Stored items:
>>>

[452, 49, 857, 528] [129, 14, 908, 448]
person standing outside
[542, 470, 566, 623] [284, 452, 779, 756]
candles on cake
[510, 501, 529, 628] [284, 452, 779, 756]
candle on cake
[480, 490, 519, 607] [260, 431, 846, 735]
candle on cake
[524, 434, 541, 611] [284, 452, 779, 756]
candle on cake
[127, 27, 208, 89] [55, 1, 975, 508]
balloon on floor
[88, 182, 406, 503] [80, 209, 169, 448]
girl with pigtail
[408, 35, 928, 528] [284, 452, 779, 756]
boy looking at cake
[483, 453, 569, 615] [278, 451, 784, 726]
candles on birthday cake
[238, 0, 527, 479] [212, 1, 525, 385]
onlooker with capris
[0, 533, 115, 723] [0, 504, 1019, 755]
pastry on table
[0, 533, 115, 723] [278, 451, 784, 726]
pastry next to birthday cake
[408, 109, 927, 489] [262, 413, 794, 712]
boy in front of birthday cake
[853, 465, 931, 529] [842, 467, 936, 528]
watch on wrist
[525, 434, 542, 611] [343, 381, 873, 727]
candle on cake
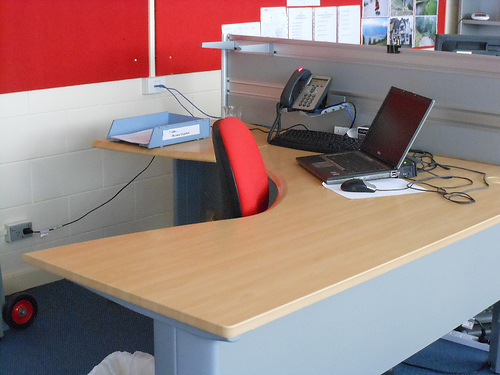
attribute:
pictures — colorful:
[363, 0, 438, 47]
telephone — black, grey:
[282, 63, 337, 113]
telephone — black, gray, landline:
[271, 64, 332, 115]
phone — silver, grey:
[267, 55, 344, 125]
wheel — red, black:
[3, 292, 36, 332]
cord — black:
[376, 148, 490, 205]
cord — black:
[250, 100, 357, 135]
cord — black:
[34, 156, 154, 233]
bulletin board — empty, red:
[9, 6, 126, 87]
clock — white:
[471, 9, 491, 21]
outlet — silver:
[142, 76, 168, 94]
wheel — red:
[2, 291, 42, 332]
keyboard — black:
[267, 126, 363, 154]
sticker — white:
[160, 121, 203, 141]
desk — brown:
[18, 112, 498, 373]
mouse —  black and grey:
[340, 180, 377, 192]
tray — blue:
[106, 110, 208, 151]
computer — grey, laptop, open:
[294, 84, 435, 185]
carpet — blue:
[3, 277, 495, 371]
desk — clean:
[127, 111, 499, 366]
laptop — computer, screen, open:
[297, 87, 434, 186]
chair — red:
[209, 112, 274, 218]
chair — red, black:
[208, 112, 273, 227]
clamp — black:
[380, 40, 401, 68]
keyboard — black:
[304, 155, 384, 180]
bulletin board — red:
[170, 2, 446, 46]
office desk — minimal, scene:
[21, 119, 499, 373]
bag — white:
[78, 348, 153, 373]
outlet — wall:
[5, 218, 34, 242]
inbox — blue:
[136, 76, 224, 158]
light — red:
[296, 65, 306, 73]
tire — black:
[2, 288, 41, 331]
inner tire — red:
[13, 298, 32, 322]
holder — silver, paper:
[99, 107, 217, 163]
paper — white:
[110, 120, 175, 147]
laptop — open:
[290, 80, 443, 192]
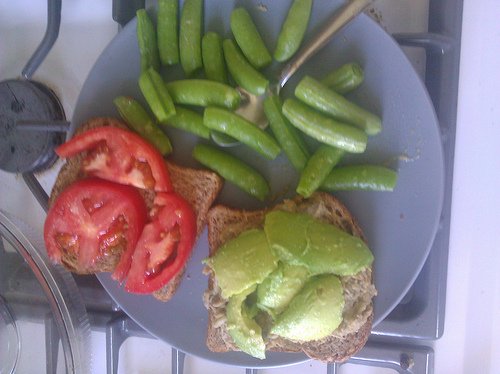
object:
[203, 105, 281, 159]
greenbean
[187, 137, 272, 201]
green bean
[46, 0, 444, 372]
plate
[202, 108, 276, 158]
greens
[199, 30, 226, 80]
green bean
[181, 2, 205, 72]
green bean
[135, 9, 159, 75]
bean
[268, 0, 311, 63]
green beans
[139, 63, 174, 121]
greens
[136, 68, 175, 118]
green bean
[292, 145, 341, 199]
green bean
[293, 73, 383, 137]
green bean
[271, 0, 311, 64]
green bean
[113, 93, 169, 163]
greens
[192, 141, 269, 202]
green bean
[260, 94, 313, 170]
green bean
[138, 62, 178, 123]
green bean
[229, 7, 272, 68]
green bean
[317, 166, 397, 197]
green bean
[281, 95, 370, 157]
greens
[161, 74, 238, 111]
greens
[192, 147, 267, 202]
greens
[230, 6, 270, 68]
greens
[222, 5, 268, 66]
greens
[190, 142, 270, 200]
greens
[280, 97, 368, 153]
greens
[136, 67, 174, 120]
greens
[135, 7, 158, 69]
greens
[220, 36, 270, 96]
green bean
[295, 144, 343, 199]
bean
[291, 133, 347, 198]
green beans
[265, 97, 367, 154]
green bean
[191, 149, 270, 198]
greens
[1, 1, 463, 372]
burner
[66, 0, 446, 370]
dish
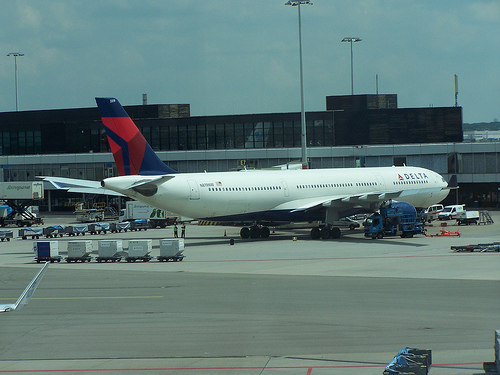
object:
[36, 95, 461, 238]
plane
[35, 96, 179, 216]
tail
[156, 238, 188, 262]
cart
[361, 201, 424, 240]
truck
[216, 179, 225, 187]
flag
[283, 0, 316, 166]
pole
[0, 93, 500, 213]
airport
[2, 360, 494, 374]
stripe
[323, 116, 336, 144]
window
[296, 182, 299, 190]
small window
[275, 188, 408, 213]
wing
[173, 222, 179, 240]
person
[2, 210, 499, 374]
tarmac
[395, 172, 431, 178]
logo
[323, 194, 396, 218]
engine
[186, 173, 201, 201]
door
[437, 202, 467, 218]
van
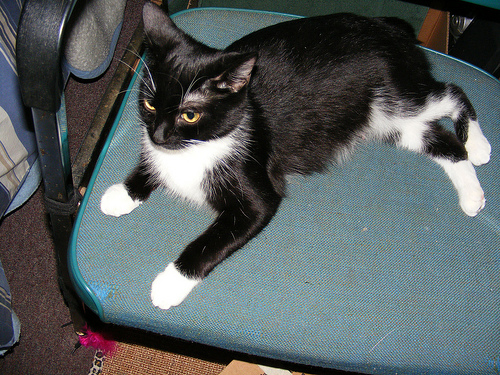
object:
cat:
[98, 14, 491, 309]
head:
[137, 1, 256, 154]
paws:
[149, 264, 199, 309]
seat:
[16, 0, 500, 375]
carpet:
[0, 0, 143, 373]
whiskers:
[113, 49, 155, 107]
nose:
[150, 124, 170, 149]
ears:
[210, 50, 260, 90]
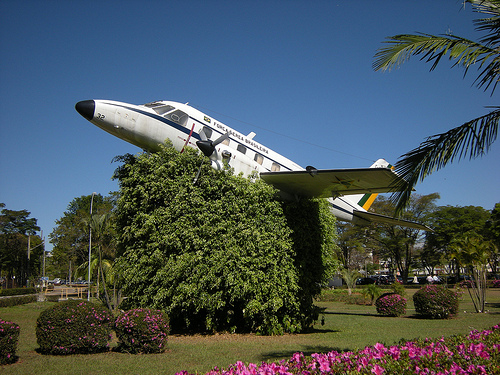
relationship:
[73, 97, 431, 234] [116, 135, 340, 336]
plane in tree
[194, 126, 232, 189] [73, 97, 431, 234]
propeller on plane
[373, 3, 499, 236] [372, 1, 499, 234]
leaves are on palm tree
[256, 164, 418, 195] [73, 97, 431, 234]
wing on plane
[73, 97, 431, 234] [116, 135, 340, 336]
plane on tree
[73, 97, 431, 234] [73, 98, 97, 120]
plane has a nose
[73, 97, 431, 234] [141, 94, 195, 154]
plane has a cockpit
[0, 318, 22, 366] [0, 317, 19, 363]
flowers are on bush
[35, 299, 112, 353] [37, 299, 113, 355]
flowers are on bush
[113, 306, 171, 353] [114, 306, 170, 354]
flowers are on bush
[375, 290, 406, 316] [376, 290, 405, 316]
flowers are on bush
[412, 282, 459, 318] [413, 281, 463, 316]
flowers are on bush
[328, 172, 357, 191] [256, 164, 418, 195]
star on wing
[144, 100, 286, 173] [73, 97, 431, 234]
windows are on plane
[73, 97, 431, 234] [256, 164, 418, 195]
plane has a wing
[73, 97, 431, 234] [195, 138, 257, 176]
plane has an engine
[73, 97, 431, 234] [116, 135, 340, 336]
plane on a tree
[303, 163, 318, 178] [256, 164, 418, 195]
light on wing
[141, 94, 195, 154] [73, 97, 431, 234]
cockpit of plane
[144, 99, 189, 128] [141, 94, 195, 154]
windows are in cockpit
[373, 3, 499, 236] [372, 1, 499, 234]
leaves of a palm tree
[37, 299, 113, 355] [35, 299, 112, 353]
bush with flowers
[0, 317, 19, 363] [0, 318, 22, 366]
bush with flowers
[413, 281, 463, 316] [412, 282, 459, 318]
bush with flowers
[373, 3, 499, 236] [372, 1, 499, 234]
leaves on palm tree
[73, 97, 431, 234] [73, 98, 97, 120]
plane has nose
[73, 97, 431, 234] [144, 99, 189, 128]
plane has windows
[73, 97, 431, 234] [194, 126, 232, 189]
plane has a propeller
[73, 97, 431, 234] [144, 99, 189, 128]
plane has a window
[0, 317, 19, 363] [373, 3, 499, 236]
bush has leaves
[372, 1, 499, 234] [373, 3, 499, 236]
palm tree has leaves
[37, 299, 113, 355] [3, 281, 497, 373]
bush on lawn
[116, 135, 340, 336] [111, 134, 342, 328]
tree has leaves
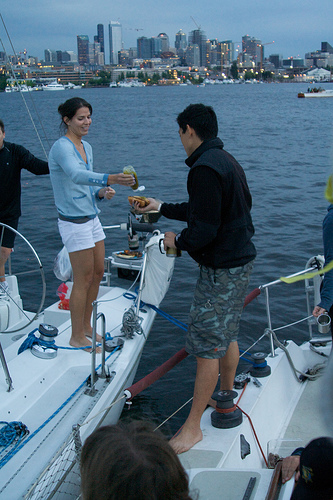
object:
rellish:
[120, 168, 149, 193]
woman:
[41, 101, 135, 348]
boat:
[9, 216, 204, 421]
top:
[47, 141, 105, 218]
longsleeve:
[56, 149, 114, 187]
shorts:
[46, 217, 95, 251]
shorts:
[189, 268, 227, 360]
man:
[141, 101, 273, 450]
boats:
[169, 284, 330, 496]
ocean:
[105, 88, 326, 161]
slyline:
[12, 55, 326, 99]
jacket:
[159, 152, 277, 269]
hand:
[132, 195, 200, 217]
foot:
[165, 420, 207, 450]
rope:
[144, 307, 184, 332]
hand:
[157, 227, 197, 259]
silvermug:
[154, 233, 190, 267]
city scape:
[10, 33, 329, 82]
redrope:
[237, 385, 282, 462]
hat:
[295, 434, 331, 500]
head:
[298, 437, 330, 500]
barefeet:
[65, 309, 123, 364]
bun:
[125, 192, 157, 209]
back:
[183, 101, 226, 136]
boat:
[294, 79, 332, 104]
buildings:
[42, 33, 54, 66]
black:
[4, 149, 32, 229]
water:
[257, 91, 297, 218]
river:
[69, 92, 259, 96]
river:
[158, 88, 244, 101]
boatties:
[210, 381, 247, 431]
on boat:
[117, 258, 331, 500]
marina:
[2, 53, 331, 412]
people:
[2, 120, 45, 280]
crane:
[186, 17, 209, 29]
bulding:
[219, 26, 237, 66]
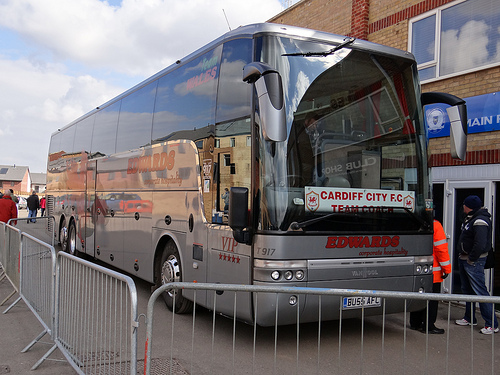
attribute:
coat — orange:
[429, 210, 451, 287]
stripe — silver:
[430, 235, 451, 249]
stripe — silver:
[427, 256, 450, 275]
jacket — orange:
[432, 218, 451, 281]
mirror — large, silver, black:
[444, 106, 470, 156]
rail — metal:
[2, 277, 497, 372]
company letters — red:
[323, 234, 401, 249]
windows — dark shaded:
[387, 0, 496, 88]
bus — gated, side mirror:
[29, 41, 457, 319]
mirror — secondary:
[227, 183, 256, 249]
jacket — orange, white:
[417, 218, 453, 287]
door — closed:
[205, 125, 257, 292]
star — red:
[213, 248, 223, 264]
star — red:
[222, 250, 226, 263]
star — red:
[227, 251, 231, 264]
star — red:
[228, 248, 236, 264]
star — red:
[234, 253, 242, 265]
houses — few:
[0, 166, 46, 206]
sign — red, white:
[301, 180, 423, 225]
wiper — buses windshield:
[280, 35, 352, 62]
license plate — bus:
[341, 292, 383, 305]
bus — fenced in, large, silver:
[41, 24, 436, 324]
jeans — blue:
[456, 260, 498, 330]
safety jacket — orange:
[429, 217, 451, 280]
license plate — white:
[363, 277, 388, 318]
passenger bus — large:
[42, 20, 437, 337]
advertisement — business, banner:
[304, 184, 418, 215]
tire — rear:
[66, 220, 82, 255]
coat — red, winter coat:
[1, 190, 21, 228]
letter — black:
[348, 295, 356, 311]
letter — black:
[365, 294, 373, 306]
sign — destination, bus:
[303, 179, 417, 219]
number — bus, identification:
[336, 298, 386, 305]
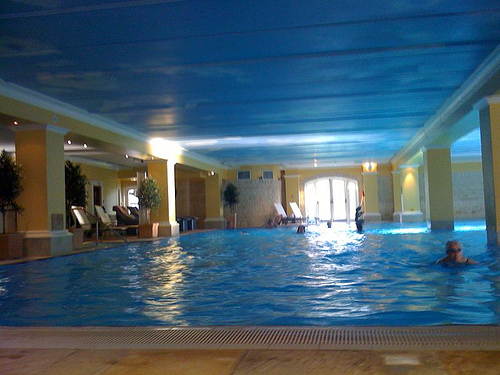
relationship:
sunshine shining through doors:
[293, 190, 369, 255] [299, 173, 358, 222]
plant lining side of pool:
[221, 182, 241, 214] [0, 221, 500, 326]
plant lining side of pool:
[137, 177, 163, 224] [0, 221, 500, 326]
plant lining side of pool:
[64, 159, 89, 228] [0, 221, 500, 326]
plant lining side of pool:
[0, 149, 26, 217] [0, 221, 500, 326]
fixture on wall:
[403, 170, 411, 181] [393, 164, 420, 214]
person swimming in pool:
[435, 241, 477, 265] [108, 173, 455, 344]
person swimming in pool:
[272, 213, 339, 254] [108, 173, 455, 344]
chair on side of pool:
[69, 191, 124, 276] [163, 210, 377, 310]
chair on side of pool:
[272, 201, 290, 230] [163, 210, 377, 310]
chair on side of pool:
[290, 196, 314, 230] [163, 210, 377, 310]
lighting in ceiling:
[12, 120, 17, 125] [0, 2, 500, 169]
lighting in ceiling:
[82, 142, 87, 147] [0, 2, 500, 169]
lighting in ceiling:
[123, 152, 131, 160] [0, 2, 500, 169]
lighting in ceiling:
[66, 138, 72, 143] [0, 2, 500, 169]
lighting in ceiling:
[208, 170, 214, 175] [0, 2, 500, 169]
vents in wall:
[236, 163, 279, 190] [221, 166, 288, 228]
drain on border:
[0, 313, 500, 351] [8, 321, 486, 370]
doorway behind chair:
[84, 179, 121, 244] [63, 182, 124, 258]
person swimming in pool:
[435, 241, 477, 265] [0, 222, 500, 328]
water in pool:
[228, 228, 379, 328] [0, 222, 500, 328]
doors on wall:
[290, 167, 357, 224] [219, 155, 433, 226]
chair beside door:
[288, 201, 309, 223] [287, 154, 447, 276]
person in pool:
[389, 232, 474, 272] [0, 222, 500, 328]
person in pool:
[435, 241, 477, 265] [0, 222, 500, 328]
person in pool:
[311, 206, 352, 240] [0, 222, 500, 328]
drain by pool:
[232, 313, 424, 370] [124, 223, 392, 301]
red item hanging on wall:
[361, 185, 367, 200] [282, 166, 389, 216]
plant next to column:
[2, 152, 27, 211] [145, 159, 178, 232]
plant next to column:
[65, 160, 90, 211] [18, 122, 71, 248]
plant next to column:
[136, 174, 161, 223] [201, 169, 225, 224]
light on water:
[138, 233, 202, 323] [219, 240, 316, 298]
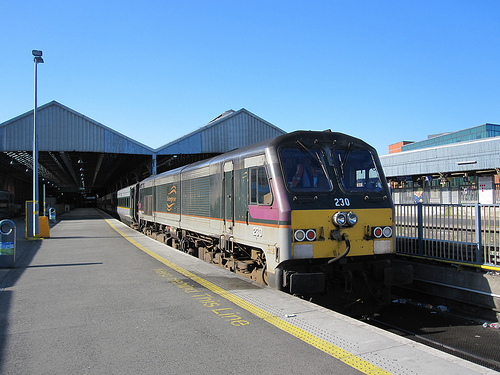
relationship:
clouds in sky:
[0, 0, 499, 149] [165, 17, 401, 83]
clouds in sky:
[0, 0, 499, 149] [66, 17, 440, 124]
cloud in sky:
[121, 112, 170, 132] [153, 15, 368, 72]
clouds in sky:
[0, 0, 499, 149] [107, 13, 470, 90]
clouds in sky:
[0, 0, 499, 149] [1, 2, 469, 112]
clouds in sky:
[0, 0, 499, 149] [76, 17, 486, 134]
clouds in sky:
[42, 5, 479, 86] [0, 1, 498, 156]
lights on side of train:
[372, 225, 392, 237] [91, 125, 402, 303]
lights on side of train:
[292, 228, 317, 241] [91, 125, 402, 303]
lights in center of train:
[321, 207, 369, 233] [72, 125, 409, 295]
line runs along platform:
[96, 209, 383, 374] [67, 206, 185, 367]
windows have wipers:
[276, 134, 388, 198] [283, 138, 380, 193]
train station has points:
[10, 110, 269, 160] [37, 84, 259, 120]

<<<

_To do_:
Copy the lines of the records above word for word, starting at the line that contains "bus — fenced" and ending at the line that contains "[66, 220, 82, 255]", with both of those lines included.

_Task solution_:
bus — fenced in, large, silver:
[41, 24, 436, 324]
jeans — blue:
[456, 260, 498, 330]
safety jacket — orange:
[429, 217, 451, 280]
license plate — white:
[363, 277, 388, 318]
passenger bus — large:
[42, 20, 437, 337]
advertisement — business, banner:
[304, 184, 418, 215]
tire — rear:
[66, 220, 82, 255]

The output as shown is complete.